* Excerpt to read *
------------------------------------------------

In the game there’s a section set aboard the USS Barack Obama (hyuk hyuk), an aircraft carrier where the big bad guy has been transported to. He arranges for a massive attack on it to take the carrier over for his evil plans - the radar and guided missiles can’t target the light gliders raining down on the flight deck (on their approach the admiral says “are those birds?”) and all heck breaks loose.
Is a glider-borne assault on a modern carrier even remotely plausible? What would the crew do in such a situation?
Sailors and Marines do practice their “repel boarders” drill. If the carrier was boarded, the security personnel (MPs or whatever their maritime equivalent) would probably engage the enemy with whatever handguns or other duty weapons they had available. Meanwhile, the rest of the crew would be sealing hatches, securing entrances, and acquiring their weapons. It would be a lot of chaos and confusion, but each sailor knows what part of the ship they are assigned to defend.
The more interesting question is, how would someone get on board a vessel to begin with?
If they’re using little GI Joe jetpacks, that could be problematic. Every carrier has multiple gatling gun systems called a “Phalanx” that it uses to shoot down incoming missiles. The question is whether the system would recognize human-sized jetpacks as a threat. If it did, their attack would be over very quickly.

------------------------------------------------

* Brief 1 *
In the carrier post, what name is given to the gatling gun systems that carriers use to shoot down incoming missiles?
* Brief 2 *
Copy the rows word for word, beginning with the first row and stopping after the row that contains "blue ellipse at (83, 133): moved 7 px right".
The carrier post and the rows come from separate sources.

Extracted data entries
------------------------------------------------

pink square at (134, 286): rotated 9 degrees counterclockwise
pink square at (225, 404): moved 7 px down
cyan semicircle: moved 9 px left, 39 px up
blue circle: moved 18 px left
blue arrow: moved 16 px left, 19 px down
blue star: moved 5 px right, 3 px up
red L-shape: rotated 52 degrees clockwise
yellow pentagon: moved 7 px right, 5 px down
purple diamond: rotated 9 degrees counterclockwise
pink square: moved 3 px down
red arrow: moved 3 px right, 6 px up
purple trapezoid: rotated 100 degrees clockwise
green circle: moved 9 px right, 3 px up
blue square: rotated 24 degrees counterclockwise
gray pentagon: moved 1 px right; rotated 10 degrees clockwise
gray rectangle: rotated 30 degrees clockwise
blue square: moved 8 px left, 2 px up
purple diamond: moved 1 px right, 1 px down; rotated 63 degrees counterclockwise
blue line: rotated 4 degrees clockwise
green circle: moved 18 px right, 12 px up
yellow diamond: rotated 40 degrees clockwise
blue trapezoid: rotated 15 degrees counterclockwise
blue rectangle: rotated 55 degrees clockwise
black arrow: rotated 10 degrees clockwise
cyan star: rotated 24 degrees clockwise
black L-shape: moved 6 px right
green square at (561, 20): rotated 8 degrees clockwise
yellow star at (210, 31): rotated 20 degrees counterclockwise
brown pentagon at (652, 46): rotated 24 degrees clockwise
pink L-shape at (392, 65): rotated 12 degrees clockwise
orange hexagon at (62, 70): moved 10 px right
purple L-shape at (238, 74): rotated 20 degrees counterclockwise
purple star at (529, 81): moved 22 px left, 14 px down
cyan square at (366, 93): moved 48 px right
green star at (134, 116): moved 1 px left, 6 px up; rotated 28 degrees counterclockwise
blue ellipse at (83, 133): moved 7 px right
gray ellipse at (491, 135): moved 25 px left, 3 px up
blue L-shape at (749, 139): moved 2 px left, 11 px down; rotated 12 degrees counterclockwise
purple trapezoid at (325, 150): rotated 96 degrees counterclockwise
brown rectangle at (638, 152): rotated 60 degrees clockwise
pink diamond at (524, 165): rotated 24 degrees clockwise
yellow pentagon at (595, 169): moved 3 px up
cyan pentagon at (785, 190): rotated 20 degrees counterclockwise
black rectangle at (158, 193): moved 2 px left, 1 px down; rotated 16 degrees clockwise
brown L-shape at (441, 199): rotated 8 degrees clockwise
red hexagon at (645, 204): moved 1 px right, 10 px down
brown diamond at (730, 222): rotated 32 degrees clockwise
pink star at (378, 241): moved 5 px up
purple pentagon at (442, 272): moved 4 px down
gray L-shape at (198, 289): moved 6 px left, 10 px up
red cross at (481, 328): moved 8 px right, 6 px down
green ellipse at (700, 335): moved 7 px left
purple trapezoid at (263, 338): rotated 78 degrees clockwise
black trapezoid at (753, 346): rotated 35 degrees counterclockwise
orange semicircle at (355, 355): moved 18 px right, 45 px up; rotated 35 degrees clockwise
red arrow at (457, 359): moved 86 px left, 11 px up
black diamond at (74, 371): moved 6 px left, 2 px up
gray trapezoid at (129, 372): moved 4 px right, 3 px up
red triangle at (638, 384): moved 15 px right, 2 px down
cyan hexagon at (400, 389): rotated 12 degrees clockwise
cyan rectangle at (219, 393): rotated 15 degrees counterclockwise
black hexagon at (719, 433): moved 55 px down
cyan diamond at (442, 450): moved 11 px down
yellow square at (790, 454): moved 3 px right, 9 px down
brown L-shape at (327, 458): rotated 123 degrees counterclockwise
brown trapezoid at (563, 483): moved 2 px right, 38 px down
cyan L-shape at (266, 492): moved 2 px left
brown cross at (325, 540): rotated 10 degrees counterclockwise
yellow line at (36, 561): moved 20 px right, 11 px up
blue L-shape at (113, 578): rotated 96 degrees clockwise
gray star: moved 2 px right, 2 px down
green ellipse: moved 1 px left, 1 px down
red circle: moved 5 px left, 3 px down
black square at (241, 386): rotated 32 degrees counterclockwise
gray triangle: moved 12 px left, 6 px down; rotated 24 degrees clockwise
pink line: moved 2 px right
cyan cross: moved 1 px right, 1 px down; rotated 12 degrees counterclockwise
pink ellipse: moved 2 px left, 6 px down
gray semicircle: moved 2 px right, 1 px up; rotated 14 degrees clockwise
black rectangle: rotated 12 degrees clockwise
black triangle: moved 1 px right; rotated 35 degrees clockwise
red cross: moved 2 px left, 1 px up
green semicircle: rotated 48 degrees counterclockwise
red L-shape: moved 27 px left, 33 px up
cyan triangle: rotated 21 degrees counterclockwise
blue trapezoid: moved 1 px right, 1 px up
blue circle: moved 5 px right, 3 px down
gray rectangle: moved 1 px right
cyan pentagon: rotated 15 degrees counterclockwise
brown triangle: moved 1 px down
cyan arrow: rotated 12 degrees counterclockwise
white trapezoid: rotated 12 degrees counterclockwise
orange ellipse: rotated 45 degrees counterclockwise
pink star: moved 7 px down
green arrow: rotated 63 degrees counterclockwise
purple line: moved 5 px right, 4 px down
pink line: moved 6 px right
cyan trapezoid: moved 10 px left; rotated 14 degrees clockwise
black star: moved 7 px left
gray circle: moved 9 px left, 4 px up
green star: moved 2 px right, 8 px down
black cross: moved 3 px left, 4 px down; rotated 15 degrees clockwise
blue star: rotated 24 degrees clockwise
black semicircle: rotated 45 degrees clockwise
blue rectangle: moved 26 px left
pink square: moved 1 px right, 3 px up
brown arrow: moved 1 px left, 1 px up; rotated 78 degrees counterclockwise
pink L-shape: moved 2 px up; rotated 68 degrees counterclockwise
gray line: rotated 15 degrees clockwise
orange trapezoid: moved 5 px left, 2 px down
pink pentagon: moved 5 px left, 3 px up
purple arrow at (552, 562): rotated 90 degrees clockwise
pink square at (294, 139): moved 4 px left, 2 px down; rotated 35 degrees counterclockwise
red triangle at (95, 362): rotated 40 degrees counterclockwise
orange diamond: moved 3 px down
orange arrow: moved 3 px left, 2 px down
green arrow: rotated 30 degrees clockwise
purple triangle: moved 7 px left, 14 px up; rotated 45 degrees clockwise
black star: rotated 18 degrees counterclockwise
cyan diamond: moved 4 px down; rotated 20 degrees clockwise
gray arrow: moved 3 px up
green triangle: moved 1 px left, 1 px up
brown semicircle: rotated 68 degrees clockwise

------------------------------------------------

* Problem solution 1 *
Phalanx

* Problem solution 2 *
pink square at (134, 286): rotated 9 degrees counterclockwise
pink square at (225, 404): moved 7 px down
cyan semicircle: moved 9 px left, 39 px up
blue circle: moved 18 px left
blue arrow: moved 16 px left, 19 px down
blue star: moved 5 px right, 3 px up
red L-shape: rotated 52 degrees clockwise
yellow pentagon: moved 7 px right, 5 px down
purple diamond: rotated 9 degrees counterclockwise
pink square: moved 3 px down
red arrow: moved 3 px right, 6 px up
purple trapezoid: rotated 100 degrees clockwise
green circle: moved 9 px right, 3 px up
blue square: rotated 24 degrees counterclockwise
gray pentagon: moved 1 px right; rotated 10 degrees clockwise
gray rectangle: rotated 30 degrees clockwise
blue square: moved 8 px left, 2 px up
purple diamond: moved 1 px right, 1 px down; rotated 63 degrees counterclockwise
blue line: rotated 4 degrees clockwise
green circle: moved 18 px right, 12 px up
yellow diamond: rotated 40 degrees clockwise
blue trapezoid: rotated 15 degrees counterclockwise
blue rectangle: rotated 55 degrees clockwise
black arrow: rotated 10 degrees clockwise
cyan star: rotated 24 degrees clockwise
black L-shape: moved 6 px right
green square at (561, 20): rotated 8 degrees clockwise
yellow star at (210, 31): rotated 20 degrees counterclockwise
brown pentagon at (652, 46): rotated 24 degrees clockwise
pink L-shape at (392, 65): rotated 12 degrees clockwise
orange hexagon at (62, 70): moved 10 px right
purple L-shape at (238, 74): rotated 20 degrees counterclockwise
purple star at (529, 81): moved 22 px left, 14 px down
cyan square at (366, 93): moved 48 px right
green star at (134, 116): moved 1 px left, 6 px up; rotated 28 degrees counterclockwise
blue ellipse at (83, 133): moved 7 px right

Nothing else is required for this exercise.